Question

Mr. A has x children by his first wife and Ms. B has x + 1 children by her first husband. They marry and have children of their own. The whole family has 10 children. Assuming that two children of the same parents do not fight, the maximum number of fights that can take place among the children is –

• A. 33
• B. 35
• C. 38
• D. None of these

Answer 1

Answer: (A)

33

Answer 2

No. of children of Mr. A and Ms.
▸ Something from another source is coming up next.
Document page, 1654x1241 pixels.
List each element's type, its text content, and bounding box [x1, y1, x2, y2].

B

= 10 – x – (x + 1) = 9 – 2x

Let k = no. of fights between children of different parents

\ k = ¹⁰C₂ – (^xC₂ + ^x+1C₂ + ^9–2xC₂)

= 45 – $\frac{x(x - 1)}{2}$– $\frac{(x + 1)x}{2}$–$\frac{(9 - 2x)(8 - 2x)}{2}$

= $\frac{1}{2}$ [90 – x² + x – x² – x – 72 + 34x – 4x²]
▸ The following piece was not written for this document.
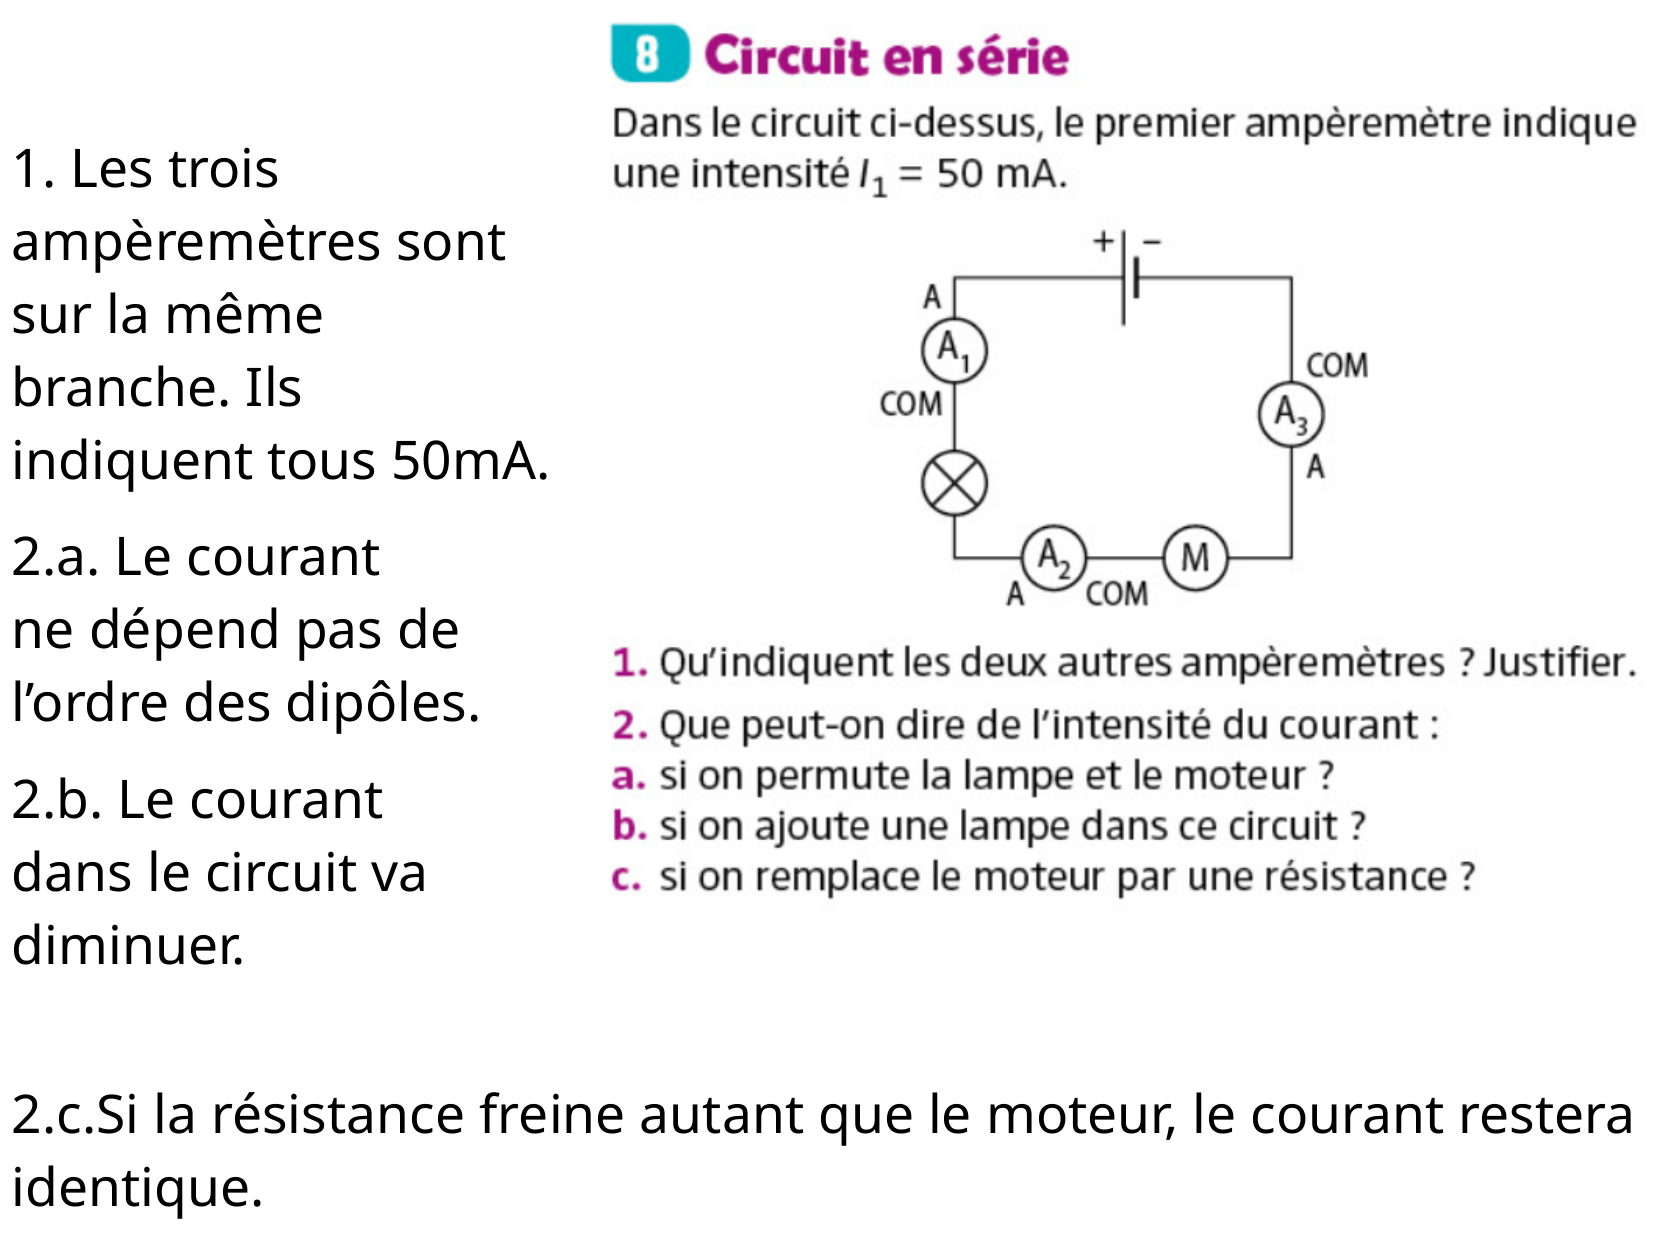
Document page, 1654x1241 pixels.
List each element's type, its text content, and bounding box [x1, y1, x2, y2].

list 1. Les trois ampèremètres sont sur la même branche. Ils indiquent tous 50mA. 2.a. Le courant ne dépend pas de l’ordre des dipôles. 2.b. Le courant dans le circuit va diminuer. 2.c.Si la résistance freine autant que le moteur, le courant restera identique. [11, 129, 1642, 1229]
picture [602, 7, 1654, 934]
= – 3x² + 17x + 9 = –3 $\left\lbrack x^{2} - \frac{17}{3}x \right\rbrack$+ 9

= – 3 $\left\lbrack x^{2} - \frac{17}{3}x + \frac{289}{36} \right\rbrack$ + 9 + 3 $\left( \frac{289}{36} \right)$

= $\frac{397}{12}$ – 3 $\left( x - \frac{17}{6} \right)^{2}$

\ k is maximum when x = 17/6.

We take x =3.

\Max. Value of k = $\frac{397}{12}$– 3 $\left( 3 - \frac{17}{6} \right)^{2}$= 33.